Je devrais porter un vêtement de nuit Mobiderm mais le coût est très élevé, pas pris en charge par la Sécurité Sociale ni par ma mutuelle.
Je constate qu’en plus de l’errance médicale, s’ajoute le manque de prise en charge de beaucoup de soins pour nous soulager.
Cette maladie chronique que nous devons affronter, a une incidence sur notre moral. En plus des périodes de découragements s’ajoute la frustration face à la renonciation de soins qui seraient bénéfiques pour le lymphœdème à cause du coût.

J’espère qu’une prise de conscience va se faire auprès des médecins, qu’ils soient généralistes ou spécialistes, et des pouvoirs publics afin de mieux comprendre les attentes et les souffrances des patients.

Pour diminuer la méconnaissance de la pathologie, je souhaite que les médecins envoient leurs patients auprès de spécialistes ou de centres experts avec possibilité de téléconsultations afin d’avoir un diagnostic rapide.

Le remboursement des orthèses à 100%, sans reste à charge, est un des éléments essentiels de la prise en charge des lymphœdèmes.
Un meilleur remboursement des cures serait souhaitable.
Les séances de kinésithérapie doivent être faites par des professionnels formés au drainage lymphatique et aux bandages. Elles devraient être mieux cotées pour permettre aux kinés de prendre le temps nécessaire pour exercer avec efficacité.
Ces soins doivent être accessibles pas seulement dans les grandes villes mais partout sur le territoire car nous avons tous droit à avoir une solution de proximité.
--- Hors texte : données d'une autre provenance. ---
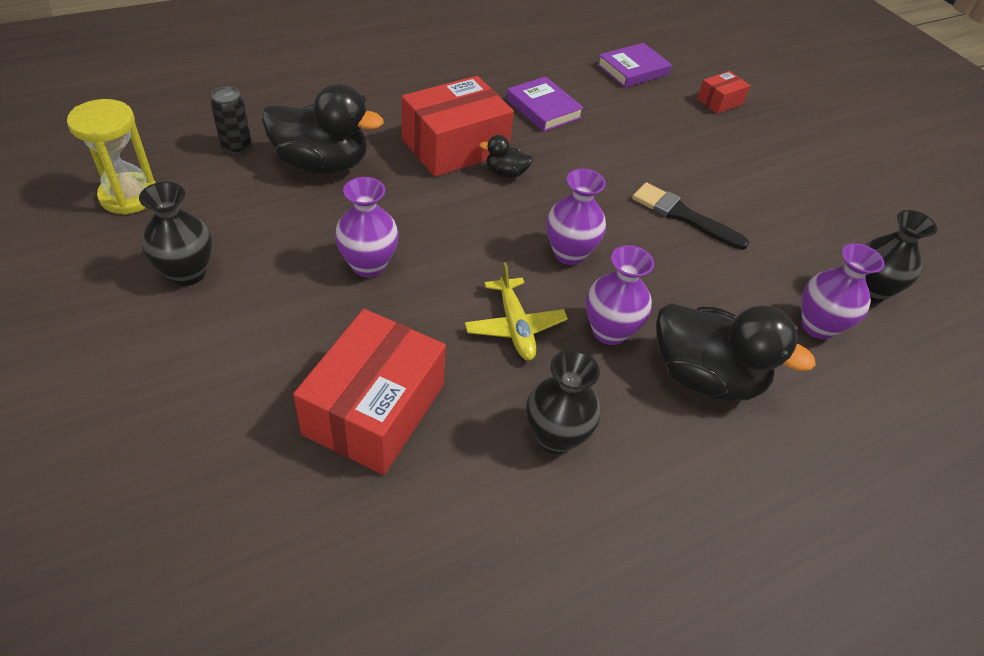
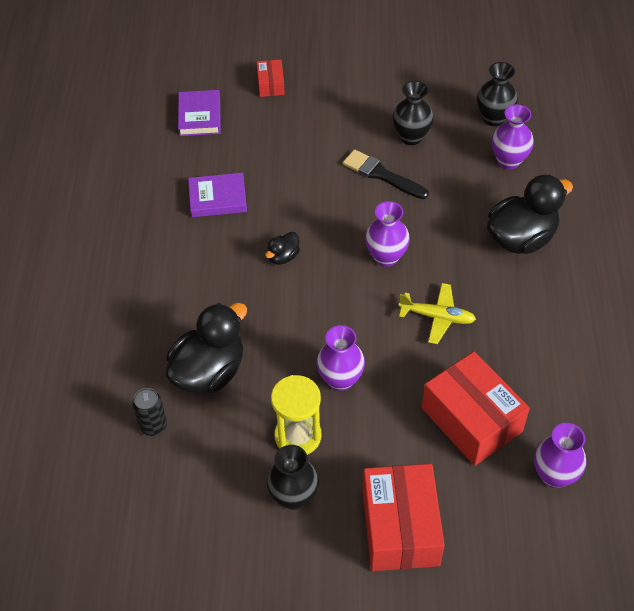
camera: 55 degrees left, 5 degrees up
yellow hourglass [67,99,156,215] -> yellow hourglass moved to [271,375,322,455]
red box [402,76,514,177] -> red box moved to [363,463,445,571]
black vase [526,350,601,454] -> black vase moved to [392,81,434,145]
purple vase [586,245,654,345] -> purple vase moved to [534,423,587,488]
black brush [632,182,749,250] -> black brush turned 60 degrees clockwise [343,149,429,199]

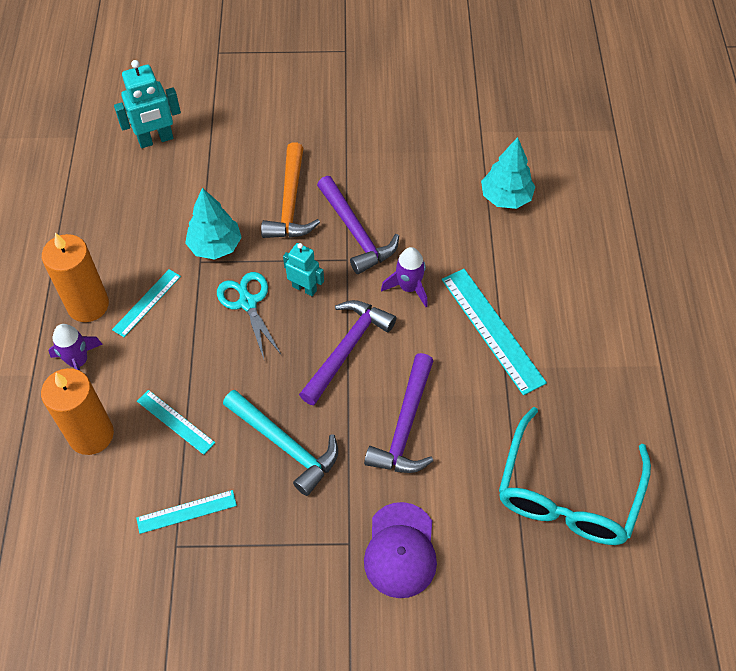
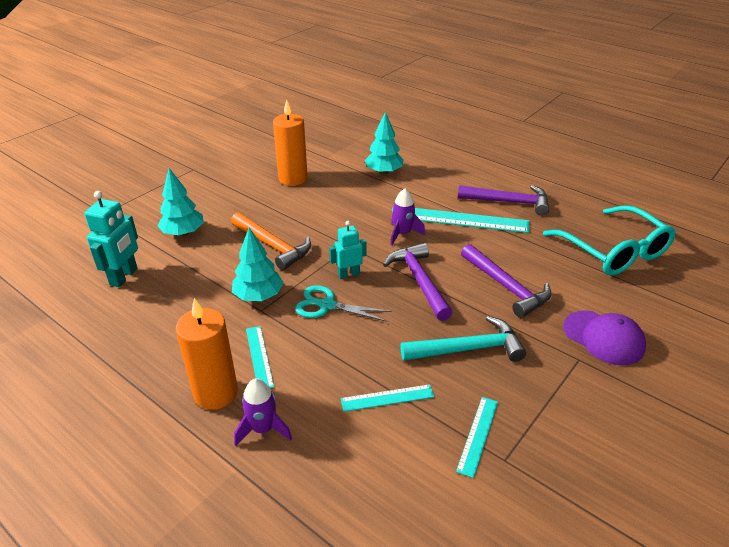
camera: 50 degrees left, 20 degrees down
orange candle [41,368,114,455] -> orange candle moved to [273,100,308,186]
purple hammer [317,176,399,274] -> purple hammer moved to [458,185,549,216]
none -> turquoise tree [157,168,204,236]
La notion de prévention est très importante et doit se faire dans le cadre de l’éducation thérapeutique, autre élément essentiel dans une maladie chronique.

Je m’adresse aux pouvoirs publics, vous qui avez su nous protéger contre la COVID 19 en prenant des dispositions, j’espère que vous en prendrez également pour nous, patients atteints de lymphœdème, car nous avons été non diagnostiqués et non pris en charge en temps utile….
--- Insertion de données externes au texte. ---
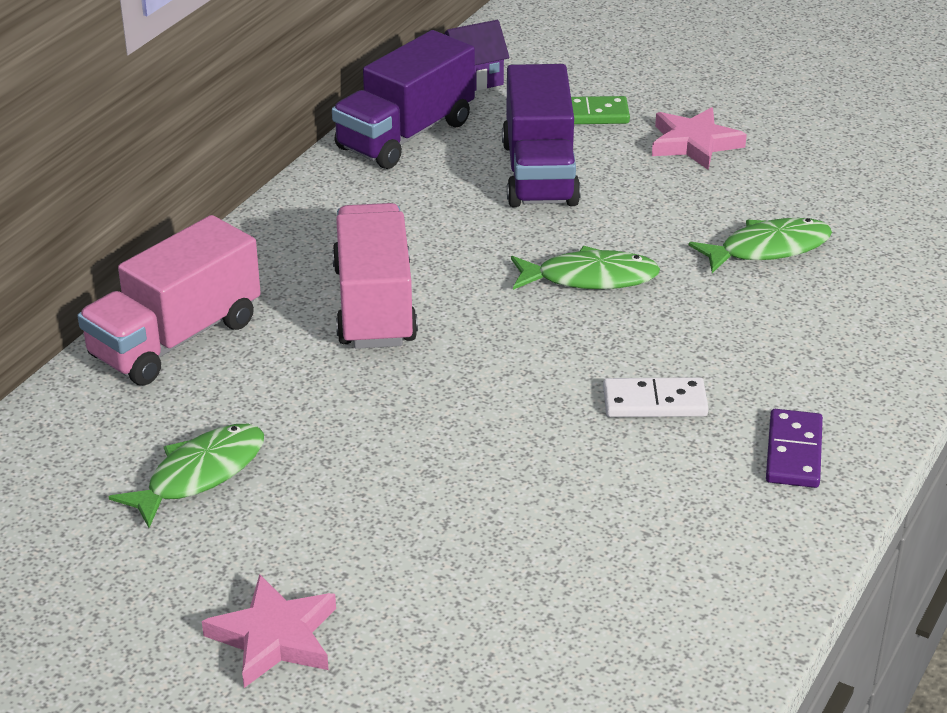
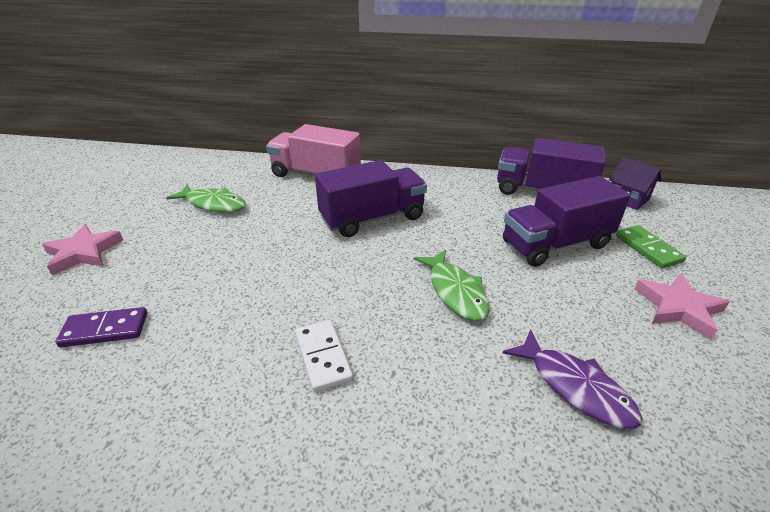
camera: 70 degrees right, 0 degrees up
pink truck [332,203,418,349] -> purple truck [315,160,427,237]
green fish [689,218,832,273] -> purple fish [503,329,642,429]
purple domino [766,409,823,488] -> purple domino moved to [56,307,147,347]

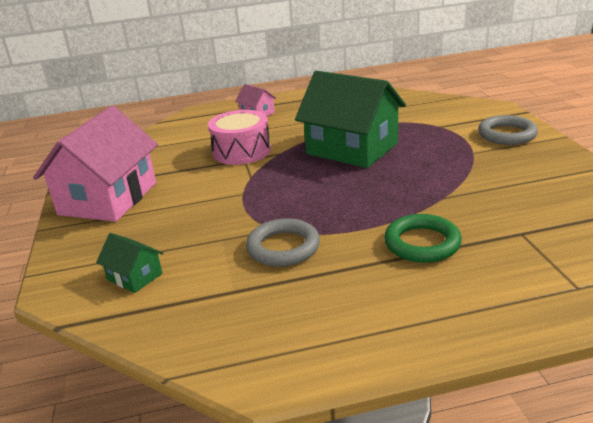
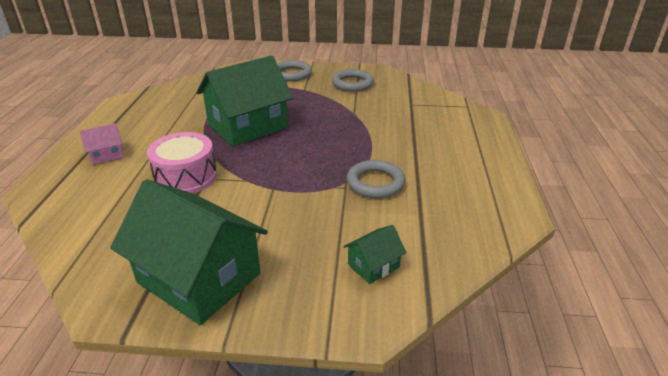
camera: 75 degrees left, 5 degrees up
pink house [33,106,158,222] -> green house [110,179,268,325]
green ring [384,214,462,263] -> none
none -> grey ring [332,69,374,92]

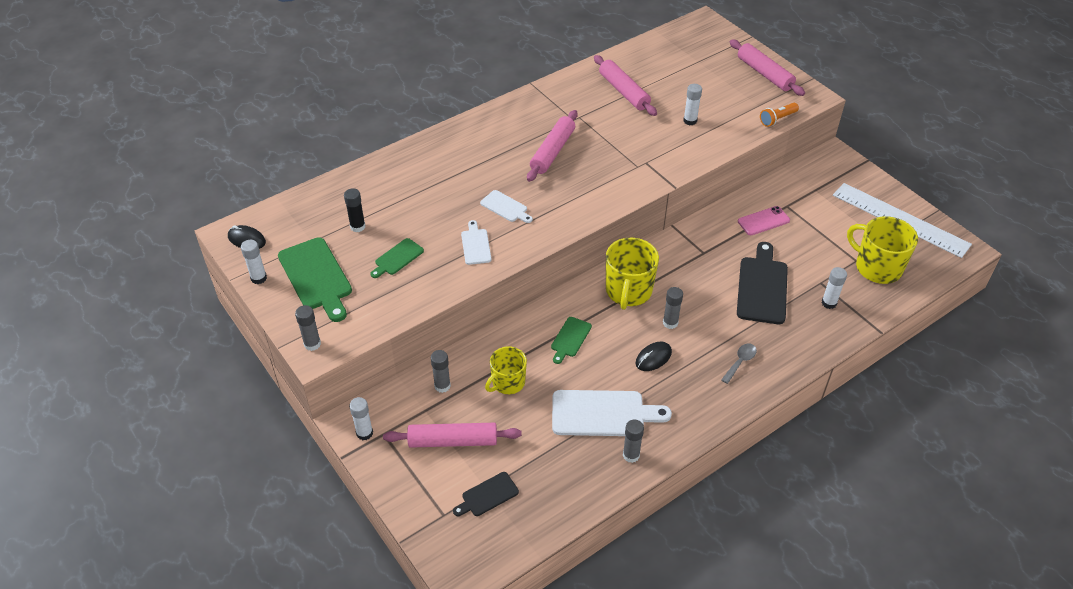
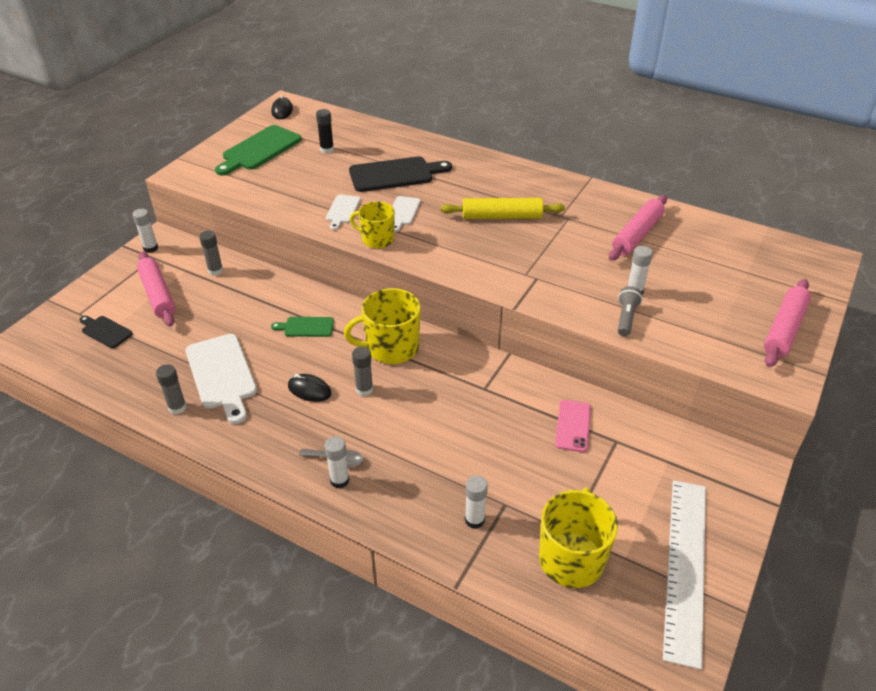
camera: 65 degrees right, 5 degrees down
white glue stick [241,240,267,284] -> white glue stick moved to [324,436,349,489]
grey glue stick [295,305,321,351] -> none
green cutting board [370,238,424,278] -> none
white cutting board [461,220,492,265] -> white cutting board turned 135 degrees clockwise [326,195,361,230]
yellow mug [485,347,527,394] -> yellow mug moved to [350,201,395,248]
pink rolling pin [527,110,578,182] -> yellow rolling pin [440,198,565,219]
black cutting board [737,242,788,324] -> black cutting board moved to [349,157,452,192]
pink phone [738,206,790,235] -> pink phone turned 60 degrees clockwise [555,400,591,452]
orange flashlight [760,103,799,127] -> none
none -> grey flashlight [618,286,642,336]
Je vous souhaite une bonne lecture, en espérant que mes écrits retiennent votre attention.
Pour moi, c’est une libération de pouvoir écrire tout ce que j’ai sur le cœur car il y a trop de silence autour du lymphœdème et de non information du corps médical et paramédical.
Si nous nous taisons, vous ne pourrez pas réaliser et comprendre notre vie avec un lymphœdème. J’ai pris conscience tardivement que l’on pouvait être acteur de sa santé et aujourd’hui, je peux le faire concrètement par ce témoignage.

Merci de m’avoir donné la parole en tant que patient pour raconter mon vécu.